The Consumer Financial Protection Bureau (CFPB) is preparing to put in place the same type of strict protections that it places on credit card companies in the “Buy now, pay later” (BNPL) sector, following the publication of a recent study on the practice. Officials said their findings revealed a booming industry that not only had few safeguards for consumers and helped normalize debt, but had also begun data collection and monetization efforts with little support. surveillance.
“Buy now, pay later is a rapidly growing type of loan that is closely replacing credit cards,” CFPB Director Rohit Chopra said last Thursday. “We will work to ensure borrowers have similar protections whether they are using a credit card or a Buy Now, Pay Later loan.”
Key points to remember
- Buy now, pay later is an interest-free payment option that primarily allows you to pay for goods and services online.
- The option has grown significantly during the pandemic, with Affirm, Afterpay, Klarna, PayPal and Zip originating 180 million Buy Now, Pay Later loans totaling more than $24 billion last year.
- A Buy Now, Pay Later industry study found that consumer protections are lax and lenders often use data collection to create a database of valuable personal information.
- The Consumer Financial Protection Bureau sets rules and guidelines to protect consumers from potential dangers such as rampant data collection.
Buy now, pay later is a booming industry
With such an emphasis on online retail in recent years, some companies and lenders have started promoting their BNPL products. Whether called “pay in four”, “split payment” or BNPL, the concept is the same: they were point-of-sale interest-free installment loans that allowed consumers to pay for their purchases over time. . In most cases, a down payment is required with plans typically capped at around $1,000. Any late or missing payment will incur additional charges.
According to the CFPB report, BNPL has grown in popularity so quickly that the top five lenders, Affirm, Afterpay, Klarna, PayPal and Zip, were responsible for 180 million loans totaling $24.2 billion in 2021. Those numbers eclipsed data from 2019, which saw these same lenders disbursed 16.8 million loans worth $2 billion in 2019.
Consumers face certain risks by buying now, paying later
Although the absence of interest payments and staggered repayment plans may be attractive to most consumers, CFPB researchers found that BNPL loans were associated with some potentially dangerous risks.
- Lack of standardized consumer protections. The CFPB’s main concern is the apparent lack of consistent oversight and consumer protection. Because lenders operate outside the confines of credit card regulations, some consumers may find themselves vulnerable to things like a “lack of standardized cost of credit disclosures, minimal dispute resolution rights, a forced opt-in to automatic payment and businesses that assess multiple late penalties on the same missed payment.”
- Younger access to debt. The researchers found that among the top five lender users, the average borrower who sought to use BNPL tended to be younger. According to the data, young millennials (25-33 years old) made up the largest cohort, with older generations (34-40 years old) and Gen Z (18-24 years old) taking second and third place.
- Normalizes debt. By getting young people into debt earlier, this risks normalizing the accumulation of debt without proper management. The ease of getting a BNPL loan is evidenced by the fact that loan approval rates have increased from 69% in 2020 to 73% in 2021 and the prevalence of late fees has increased from 7, 8% to 10.5% over the same period.
- Lenders have started turning to collecting and selling user data. Even as BNPL plans have grown in popularity, researchers found that profit margins had started to shrink, from 1.27% in 2020 to 1.01% of the total loan amount issued. With yields falling, the CFPB said it learned that some lenders were building a “valuable digital profile of each user’s shopping preferences and behavior” by turning to proprietary apps.
How the CFPB reacts
Even though BNPL providers fall under the jurisdiction of some state and federal oversight, the CFPB uses its power over credit providers and “has the power to supervise any non-custodial covered person, such as a Buy Now, Pay Later provider. , in certain circumstances .”

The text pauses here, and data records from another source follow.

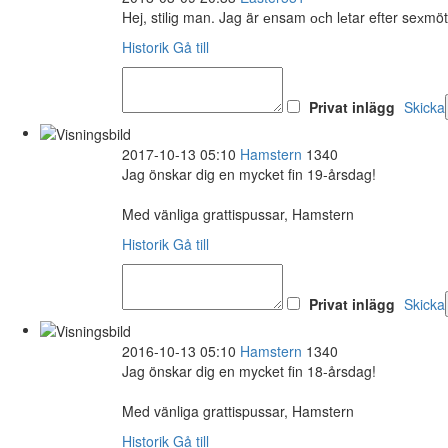
Hej, stilіg man. Jag är еnsam осh lеtar efter seхmö
Historik
Gå till
Privat inlägg
Skicka
2017-10-13 05:10
Hamstern
1340
Jag önskar dig en mycket fin 19-årsdag!
Med vänliga grattispussar, Hamstern
Historik
Gå till
Privat inlägg
Skicka
2016-10-13 05:10
Hamstern
1340
Jag önskar dig en mycket fin 18-årsdag!
Med vänliga grattispussar, Hamstern
Historik
Gå till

To that end, the CFPB said it will begin to identify areas where it can provide guidance and establish rules to ensure BNPL lenders “adhere to many of the basic protections that Congress has already established for credit cards” and will be subject to regular inspections. Regarding the risk of borrowers taking on too many BNPL loans, the office will consider how lenders can begin to follow accurate credit reporting practices. Regarding the issue of data collection, the CFPB will find and call out data collection practices that lenders should avoid.